EXERCISE DATA -
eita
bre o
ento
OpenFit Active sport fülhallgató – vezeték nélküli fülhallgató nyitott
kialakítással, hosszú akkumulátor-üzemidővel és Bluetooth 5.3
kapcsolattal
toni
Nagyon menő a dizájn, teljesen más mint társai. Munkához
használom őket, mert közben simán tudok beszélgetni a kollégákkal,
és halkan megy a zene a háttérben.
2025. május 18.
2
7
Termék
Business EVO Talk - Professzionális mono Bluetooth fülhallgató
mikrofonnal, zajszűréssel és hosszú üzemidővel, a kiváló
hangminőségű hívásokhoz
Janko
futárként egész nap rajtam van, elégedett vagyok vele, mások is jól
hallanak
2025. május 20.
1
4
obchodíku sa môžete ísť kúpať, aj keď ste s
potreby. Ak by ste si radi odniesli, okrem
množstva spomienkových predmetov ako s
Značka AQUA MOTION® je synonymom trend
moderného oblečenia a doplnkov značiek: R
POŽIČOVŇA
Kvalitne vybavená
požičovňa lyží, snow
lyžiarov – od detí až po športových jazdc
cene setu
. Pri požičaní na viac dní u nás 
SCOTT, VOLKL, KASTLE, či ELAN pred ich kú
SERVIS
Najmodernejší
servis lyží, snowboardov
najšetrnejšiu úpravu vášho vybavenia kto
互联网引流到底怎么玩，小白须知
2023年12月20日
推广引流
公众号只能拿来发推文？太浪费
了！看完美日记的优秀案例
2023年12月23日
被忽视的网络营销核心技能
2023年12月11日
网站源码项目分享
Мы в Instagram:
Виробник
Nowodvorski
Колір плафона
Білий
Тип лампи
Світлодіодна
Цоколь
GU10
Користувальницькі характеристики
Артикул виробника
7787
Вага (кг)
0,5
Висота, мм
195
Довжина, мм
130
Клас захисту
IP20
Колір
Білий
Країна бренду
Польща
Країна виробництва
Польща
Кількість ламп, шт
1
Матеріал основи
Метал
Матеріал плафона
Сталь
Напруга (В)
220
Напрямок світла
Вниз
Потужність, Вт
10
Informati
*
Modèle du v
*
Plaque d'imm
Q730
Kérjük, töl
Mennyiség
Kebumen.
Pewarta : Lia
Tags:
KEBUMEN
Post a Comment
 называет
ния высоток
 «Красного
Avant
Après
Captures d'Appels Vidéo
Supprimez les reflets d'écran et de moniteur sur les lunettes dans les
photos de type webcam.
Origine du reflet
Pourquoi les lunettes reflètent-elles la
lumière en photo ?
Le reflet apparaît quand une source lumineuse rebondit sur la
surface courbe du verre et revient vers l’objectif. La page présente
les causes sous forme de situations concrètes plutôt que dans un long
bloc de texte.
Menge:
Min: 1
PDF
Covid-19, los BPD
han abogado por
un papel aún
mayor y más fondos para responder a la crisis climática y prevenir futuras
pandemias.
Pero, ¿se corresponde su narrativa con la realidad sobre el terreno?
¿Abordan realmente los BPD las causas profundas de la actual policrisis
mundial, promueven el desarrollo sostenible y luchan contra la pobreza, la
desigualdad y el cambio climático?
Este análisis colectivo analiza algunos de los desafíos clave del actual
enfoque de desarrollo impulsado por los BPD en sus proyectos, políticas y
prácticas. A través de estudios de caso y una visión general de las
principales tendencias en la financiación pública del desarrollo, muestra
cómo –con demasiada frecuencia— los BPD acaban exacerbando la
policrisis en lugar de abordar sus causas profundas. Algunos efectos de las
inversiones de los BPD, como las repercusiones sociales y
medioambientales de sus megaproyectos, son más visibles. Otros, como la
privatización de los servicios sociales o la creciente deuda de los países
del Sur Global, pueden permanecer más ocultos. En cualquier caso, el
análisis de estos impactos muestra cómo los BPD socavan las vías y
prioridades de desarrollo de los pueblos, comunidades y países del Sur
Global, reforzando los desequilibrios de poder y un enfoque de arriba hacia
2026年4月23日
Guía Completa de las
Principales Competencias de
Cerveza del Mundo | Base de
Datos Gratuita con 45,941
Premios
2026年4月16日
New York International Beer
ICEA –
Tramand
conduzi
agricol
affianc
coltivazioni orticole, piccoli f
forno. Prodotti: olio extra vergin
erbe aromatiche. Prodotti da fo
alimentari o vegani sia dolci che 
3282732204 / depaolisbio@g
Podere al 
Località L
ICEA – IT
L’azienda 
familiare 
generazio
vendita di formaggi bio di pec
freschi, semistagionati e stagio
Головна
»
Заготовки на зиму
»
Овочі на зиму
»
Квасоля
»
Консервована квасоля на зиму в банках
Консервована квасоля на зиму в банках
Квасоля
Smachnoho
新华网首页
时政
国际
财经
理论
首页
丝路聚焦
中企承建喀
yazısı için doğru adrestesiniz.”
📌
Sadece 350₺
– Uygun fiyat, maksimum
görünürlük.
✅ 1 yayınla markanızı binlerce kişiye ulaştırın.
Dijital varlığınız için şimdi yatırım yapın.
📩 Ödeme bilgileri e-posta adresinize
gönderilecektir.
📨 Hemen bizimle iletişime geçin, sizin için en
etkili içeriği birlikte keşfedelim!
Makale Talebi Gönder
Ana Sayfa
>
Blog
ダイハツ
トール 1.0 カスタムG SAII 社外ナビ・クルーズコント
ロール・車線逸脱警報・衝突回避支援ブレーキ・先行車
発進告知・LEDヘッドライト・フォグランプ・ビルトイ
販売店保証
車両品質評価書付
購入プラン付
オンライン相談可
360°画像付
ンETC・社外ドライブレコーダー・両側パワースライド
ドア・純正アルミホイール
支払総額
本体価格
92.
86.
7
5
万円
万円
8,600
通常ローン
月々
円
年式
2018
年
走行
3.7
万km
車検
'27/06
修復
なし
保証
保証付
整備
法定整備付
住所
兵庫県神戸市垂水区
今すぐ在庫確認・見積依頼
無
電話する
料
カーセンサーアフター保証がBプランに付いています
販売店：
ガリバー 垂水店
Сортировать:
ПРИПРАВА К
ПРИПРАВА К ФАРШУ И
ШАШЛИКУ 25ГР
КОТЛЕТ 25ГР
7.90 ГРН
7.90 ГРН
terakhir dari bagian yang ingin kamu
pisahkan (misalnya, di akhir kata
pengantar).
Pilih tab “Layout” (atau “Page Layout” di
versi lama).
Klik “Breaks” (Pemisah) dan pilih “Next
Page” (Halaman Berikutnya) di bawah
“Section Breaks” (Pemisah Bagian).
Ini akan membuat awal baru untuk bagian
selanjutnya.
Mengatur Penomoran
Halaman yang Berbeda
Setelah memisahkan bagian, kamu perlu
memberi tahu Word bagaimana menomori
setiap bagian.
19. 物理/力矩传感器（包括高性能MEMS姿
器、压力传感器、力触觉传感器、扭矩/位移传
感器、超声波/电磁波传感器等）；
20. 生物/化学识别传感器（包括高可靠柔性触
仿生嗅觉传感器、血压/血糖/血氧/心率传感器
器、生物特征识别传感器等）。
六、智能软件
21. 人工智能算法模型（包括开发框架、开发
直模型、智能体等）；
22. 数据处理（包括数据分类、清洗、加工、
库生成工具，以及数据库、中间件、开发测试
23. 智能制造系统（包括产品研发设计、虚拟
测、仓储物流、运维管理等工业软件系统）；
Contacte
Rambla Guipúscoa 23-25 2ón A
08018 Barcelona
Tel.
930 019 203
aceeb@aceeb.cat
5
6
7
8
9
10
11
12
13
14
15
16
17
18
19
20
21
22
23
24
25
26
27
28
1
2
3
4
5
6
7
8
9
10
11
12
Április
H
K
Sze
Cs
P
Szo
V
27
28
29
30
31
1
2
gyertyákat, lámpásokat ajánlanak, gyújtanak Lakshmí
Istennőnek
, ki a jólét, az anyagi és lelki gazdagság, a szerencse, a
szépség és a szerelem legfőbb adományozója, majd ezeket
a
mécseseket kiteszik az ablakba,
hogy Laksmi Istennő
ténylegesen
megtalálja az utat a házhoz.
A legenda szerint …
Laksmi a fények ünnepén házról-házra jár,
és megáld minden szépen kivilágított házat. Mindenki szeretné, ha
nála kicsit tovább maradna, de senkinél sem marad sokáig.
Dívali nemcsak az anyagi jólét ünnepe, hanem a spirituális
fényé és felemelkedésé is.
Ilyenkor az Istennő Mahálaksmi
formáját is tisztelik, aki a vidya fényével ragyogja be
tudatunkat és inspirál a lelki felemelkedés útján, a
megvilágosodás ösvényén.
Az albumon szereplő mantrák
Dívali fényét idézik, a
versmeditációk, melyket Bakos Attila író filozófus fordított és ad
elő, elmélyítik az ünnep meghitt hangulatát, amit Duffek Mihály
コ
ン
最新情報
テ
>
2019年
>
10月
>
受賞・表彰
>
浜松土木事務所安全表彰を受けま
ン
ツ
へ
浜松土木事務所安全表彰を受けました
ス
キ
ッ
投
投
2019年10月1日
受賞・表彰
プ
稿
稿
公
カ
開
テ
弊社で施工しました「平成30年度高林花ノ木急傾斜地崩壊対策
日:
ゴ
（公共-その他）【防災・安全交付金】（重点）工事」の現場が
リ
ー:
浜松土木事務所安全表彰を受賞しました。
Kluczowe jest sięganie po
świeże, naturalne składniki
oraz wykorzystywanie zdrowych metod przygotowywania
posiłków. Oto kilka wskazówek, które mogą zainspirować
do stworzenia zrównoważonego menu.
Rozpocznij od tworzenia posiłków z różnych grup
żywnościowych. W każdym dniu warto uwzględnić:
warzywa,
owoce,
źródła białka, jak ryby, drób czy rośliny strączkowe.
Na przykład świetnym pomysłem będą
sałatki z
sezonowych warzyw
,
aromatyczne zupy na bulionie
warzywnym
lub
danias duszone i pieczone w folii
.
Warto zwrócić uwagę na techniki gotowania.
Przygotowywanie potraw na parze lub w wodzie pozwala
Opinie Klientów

PROMPT - In the listing above, reproduce the first line and each one after it through the line that contains "被忽视的网络营销核心技能".

RESPONSE TO THE EXERCISE -
eita
bre o
ento
OpenFit Active sport fülhallgató – vezeték nélküli fülhallgató nyitott
kialakítással, hosszú akkumulátor-üzemidővel és Bluetooth 5.3
kapcsolattal
toni
Nagyon menő a dizájn, teljesen más mint társai. Munkához
használom őket, mert közben simán tudok beszélgetni a kollégákkal,
és halkan megy a zene a háttérben.
2025. május 18.
2
7
Termék
Business EVO Talk - Professzionális mono Bluetooth fülhallgató
mikrofonnal, zajszűréssel és hosszú üzemidővel, a kiváló
hangminőségű hívásokhoz
Janko
futárként egész nap rajtam van, elégedett vagyok vele, mások is jól
hallanak
2025. május 20.
1
4
obchodíku sa môžete ísť kúpať, aj keď ste s
potreby. Ak by ste si radi odniesli, okrem
množstva spomienkových predmetov ako s
Značka AQUA MOTION® je synonymom trend
moderného oblečenia a doplnkov značiek: R
POŽIČOVŇA
Kvalitne vybavená
požičovňa lyží, snow
lyžiarov – od detí až po športových jazdc
cene setu
. Pri požičaní na viac dní u nás 
SCOTT, VOLKL, KASTLE, či ELAN pred ich kú
SERVIS
Najmodernejší
servis lyží, snowboardov
najšetrnejšiu úpravu vášho vybavenia kto
互联网引流到底怎么玩，小白须知
2023年12月20日
推广引流
公众号只能拿来发推文？太浪费
了！看完美日记的优秀案例
2023年12月23日
被忽视的网络营销核心技能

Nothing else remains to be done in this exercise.